Мы просто хотели показать живого человека под балаклавой. А не только некоего героя, который протестует против Путина. При этом важно понимать, что в спектакле переплетены три истории: Маши Алехиной, Петра Павленского и Олега Сенцова. Наша задача — говорить о том, о чем мы все не говорили раньше, показать какие-то моменты, на которые не хочется смотреть, больно смотреть. И вот тут наступает уникальность моей истории. И она в том, что незнакомые между собой люди объединились и начали что-то делать для того, чтобы освободить меня. Я верю, что я смогу это передать дальше.

(c) Alex Brenner

— Как именно? С помощью этого спектакля?
— Спектакль Burning Doors — это живой организм, это часть кампании по освобождению Олега Сенцова. Получается, что каждый зритель может быть соавтором спектакля, потому что своим присутствием он вносит вклад в общее дело по освобождению Олега, и в конце концов финал спектакля, где мы говорим, что Сенцову осталось сидеть 18 лет, может измениться с помощью живых людей, зрителей. Хочу верить, что мы его освободим. Уверена, что стену молчания вокруг Сенцова можно разбить.

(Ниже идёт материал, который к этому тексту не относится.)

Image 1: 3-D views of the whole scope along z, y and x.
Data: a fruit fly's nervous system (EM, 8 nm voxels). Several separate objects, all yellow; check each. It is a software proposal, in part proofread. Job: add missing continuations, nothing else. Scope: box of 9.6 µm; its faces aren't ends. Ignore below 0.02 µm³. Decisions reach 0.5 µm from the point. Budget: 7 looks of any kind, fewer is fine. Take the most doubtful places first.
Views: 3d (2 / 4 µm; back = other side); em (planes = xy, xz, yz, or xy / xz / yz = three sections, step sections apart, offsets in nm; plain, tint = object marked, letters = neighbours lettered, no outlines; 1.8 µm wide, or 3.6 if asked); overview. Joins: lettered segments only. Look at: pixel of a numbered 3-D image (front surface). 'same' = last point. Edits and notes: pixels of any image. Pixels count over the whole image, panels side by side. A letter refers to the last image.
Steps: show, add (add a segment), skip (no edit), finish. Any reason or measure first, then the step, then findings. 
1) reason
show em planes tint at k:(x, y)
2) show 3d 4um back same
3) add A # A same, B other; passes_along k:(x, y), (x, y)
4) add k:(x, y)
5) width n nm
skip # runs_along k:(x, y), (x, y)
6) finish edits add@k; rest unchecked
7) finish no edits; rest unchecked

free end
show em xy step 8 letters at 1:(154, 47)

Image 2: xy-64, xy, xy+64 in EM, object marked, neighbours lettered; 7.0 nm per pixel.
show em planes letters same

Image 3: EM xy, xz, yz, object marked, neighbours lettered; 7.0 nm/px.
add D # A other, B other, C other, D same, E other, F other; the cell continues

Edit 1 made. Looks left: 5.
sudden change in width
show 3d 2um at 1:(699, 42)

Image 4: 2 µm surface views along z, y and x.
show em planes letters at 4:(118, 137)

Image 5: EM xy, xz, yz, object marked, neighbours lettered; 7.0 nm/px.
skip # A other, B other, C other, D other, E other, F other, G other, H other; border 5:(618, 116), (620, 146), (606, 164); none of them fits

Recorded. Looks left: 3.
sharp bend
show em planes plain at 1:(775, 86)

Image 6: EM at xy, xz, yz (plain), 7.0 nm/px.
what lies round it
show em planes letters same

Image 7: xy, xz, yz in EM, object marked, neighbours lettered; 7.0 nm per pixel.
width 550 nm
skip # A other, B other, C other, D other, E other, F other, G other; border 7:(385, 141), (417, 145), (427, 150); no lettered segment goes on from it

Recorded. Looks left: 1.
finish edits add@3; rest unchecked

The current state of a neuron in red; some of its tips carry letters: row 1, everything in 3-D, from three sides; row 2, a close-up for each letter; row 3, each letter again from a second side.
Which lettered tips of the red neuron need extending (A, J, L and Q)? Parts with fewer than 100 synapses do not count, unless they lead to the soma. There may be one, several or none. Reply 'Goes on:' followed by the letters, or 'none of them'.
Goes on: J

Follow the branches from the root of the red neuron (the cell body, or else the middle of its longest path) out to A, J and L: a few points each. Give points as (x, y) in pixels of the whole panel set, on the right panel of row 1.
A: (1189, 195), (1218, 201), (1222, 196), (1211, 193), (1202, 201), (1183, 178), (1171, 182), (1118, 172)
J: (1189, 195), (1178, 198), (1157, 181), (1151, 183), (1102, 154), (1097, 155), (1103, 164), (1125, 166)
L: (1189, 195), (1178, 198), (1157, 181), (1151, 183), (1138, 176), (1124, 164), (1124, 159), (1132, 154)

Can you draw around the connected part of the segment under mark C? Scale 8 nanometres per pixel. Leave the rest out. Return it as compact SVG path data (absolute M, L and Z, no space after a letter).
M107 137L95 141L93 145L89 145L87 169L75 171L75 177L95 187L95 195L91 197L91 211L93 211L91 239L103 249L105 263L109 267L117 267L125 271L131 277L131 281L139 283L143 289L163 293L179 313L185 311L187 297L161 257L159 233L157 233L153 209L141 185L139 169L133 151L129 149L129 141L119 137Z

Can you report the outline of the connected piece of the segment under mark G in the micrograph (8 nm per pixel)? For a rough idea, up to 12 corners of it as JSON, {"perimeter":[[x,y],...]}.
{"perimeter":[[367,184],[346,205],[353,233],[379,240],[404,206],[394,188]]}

Когда ему вынесли приговор, я сидела на кухне и думала, что сейчас осень, а скоро зима. Я до сих пор помню все месяцы зимы в колонии, потому что это невыносимая серость. И вот я сижу и думаю, что ему сидеть не две зимы, а двадцать! Как жить с мыслью, что тебе 20 вот таких зим сидеть, когда кажется, что кроме этой дебильной колонии с бараками, подъемом, отбоем, столовой больше никакого мира не существует? Когда ты пытаешься нырнуть в книжку, но тебе не дают, потому что, если ты читаешь, значит ты ничего не делаешь и тебя надо припрячь: «Иди копай». Земля замерзла? Все равно копай. Ну два года это постижимо. А двадцать?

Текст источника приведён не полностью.